**Exercise requirements:**
After locating the line that holds "ser utilizada para", output it and all following lines word for word, stopping only at the end of the data.

**Records for the exercise:**
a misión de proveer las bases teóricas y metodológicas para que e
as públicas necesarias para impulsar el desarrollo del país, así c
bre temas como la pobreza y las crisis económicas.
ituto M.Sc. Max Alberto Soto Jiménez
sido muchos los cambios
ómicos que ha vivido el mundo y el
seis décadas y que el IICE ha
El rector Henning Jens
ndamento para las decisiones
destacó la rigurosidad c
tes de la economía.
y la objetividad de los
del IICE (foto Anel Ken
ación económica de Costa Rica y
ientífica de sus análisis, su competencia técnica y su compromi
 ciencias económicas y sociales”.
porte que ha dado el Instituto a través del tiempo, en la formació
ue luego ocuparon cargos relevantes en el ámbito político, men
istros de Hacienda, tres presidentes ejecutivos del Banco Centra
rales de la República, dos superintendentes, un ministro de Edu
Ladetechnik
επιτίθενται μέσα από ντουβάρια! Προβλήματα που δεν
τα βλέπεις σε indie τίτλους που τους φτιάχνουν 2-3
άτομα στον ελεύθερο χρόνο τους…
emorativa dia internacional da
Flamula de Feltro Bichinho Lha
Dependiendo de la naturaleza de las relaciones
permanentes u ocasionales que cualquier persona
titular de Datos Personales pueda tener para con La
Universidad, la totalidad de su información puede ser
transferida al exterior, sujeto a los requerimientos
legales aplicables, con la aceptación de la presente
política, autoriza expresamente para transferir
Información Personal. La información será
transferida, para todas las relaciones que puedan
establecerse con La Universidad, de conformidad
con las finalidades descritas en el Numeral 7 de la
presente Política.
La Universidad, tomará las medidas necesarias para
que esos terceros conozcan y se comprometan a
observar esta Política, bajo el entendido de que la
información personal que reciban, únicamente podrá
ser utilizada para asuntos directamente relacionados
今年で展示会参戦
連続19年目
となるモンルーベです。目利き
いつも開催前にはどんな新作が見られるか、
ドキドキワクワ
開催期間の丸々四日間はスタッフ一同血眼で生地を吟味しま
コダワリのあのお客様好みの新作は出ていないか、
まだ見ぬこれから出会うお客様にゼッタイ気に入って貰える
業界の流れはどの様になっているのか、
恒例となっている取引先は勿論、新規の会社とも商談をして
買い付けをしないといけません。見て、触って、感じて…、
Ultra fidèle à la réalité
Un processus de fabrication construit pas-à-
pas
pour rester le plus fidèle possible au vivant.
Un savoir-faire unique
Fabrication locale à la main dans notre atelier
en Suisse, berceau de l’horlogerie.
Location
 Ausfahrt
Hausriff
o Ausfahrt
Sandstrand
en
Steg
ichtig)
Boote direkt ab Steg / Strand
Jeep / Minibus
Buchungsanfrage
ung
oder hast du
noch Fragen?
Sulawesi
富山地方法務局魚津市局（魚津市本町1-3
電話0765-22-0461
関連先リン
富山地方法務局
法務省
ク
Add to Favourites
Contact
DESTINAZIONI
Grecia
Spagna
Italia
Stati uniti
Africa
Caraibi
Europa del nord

**Result below:**
ser utilizada para asuntos directamente relacionados
今年で展示会参戦
連続19年目
となるモンルーベです。目利き
いつも開催前にはどんな新作が見られるか、
ドキドキワクワ
開催期間の丸々四日間はスタッフ一同血眼で生地を吟味しま
コダワリのあのお客様好みの新作は出ていないか、
まだ見ぬこれから出会うお客様にゼッタイ気に入って貰える
業界の流れはどの様になっているのか、
恒例となっている取引先は勿論、新規の会社とも商談をして
買い付けをしないといけません。見て、触って、感じて…、
Ultra fidèle à la réalité
Un processus de fabrication construit pas-à-
pas
pour rester le plus fidèle possible au vivant.
Un savoir-faire unique
Fabrication locale à la main dans notre atelier
en Suisse, berceau de l’horlogerie.
Location
 Ausfahrt
Hausriff
o Ausfahrt
Sandstrand
en
Steg
ichtig)
Boote direkt ab Steg / Strand
Jeep / Minibus
Buchungsanfrage
ung
oder hast du
noch Fragen?
Sulawesi
富山地方法務局魚津市局（魚津市本町1-3
電話0765-22-0461
関連先リン
富山地方法務局
法務省
ク
Add to Favourites
Contact
DESTINAZIONI
Grecia
Spagna
Italia
Stati uniti
Africa
Caraibi
Europa del nord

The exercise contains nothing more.